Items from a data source
· · ·

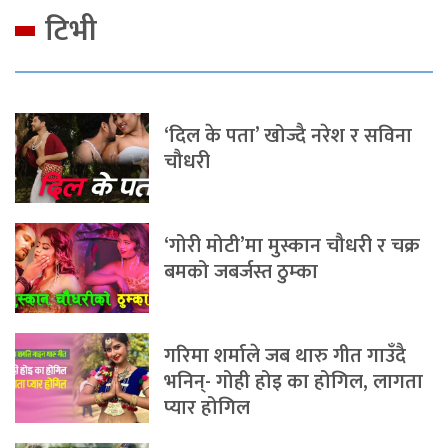
टिभी
‘दिल के पता’ खोज्दै नरेश र सविना
चौधरी
‘गोरी मोटी’मा मुस्कान चौधरी र चक्र
बमको जबर्जस्त ठुम्का
गरिमा शर्माले जब थारु गीत गाउँदै
भनिन्- गोही होइ का होगिल, लागता
प्यार होगिल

· · ·

▸ WHAT THE EXERCISE ASKS
Output each record above exactly as written. Skip any pictures.

▸ EXPECTED ANSWER
टिभी
‘दिल के पता’ खोज्दै नरेश र सविना
चौधरी
‘गोरी मोटी’मा मुस्कान चौधरी र चक्र
बमको जबर्जस्त ठुम्का
गरिमा शर्माले जब थारु गीत गाउँदै
भनिन्- गोही होइ का होगिल, लागता
प्यार होगिल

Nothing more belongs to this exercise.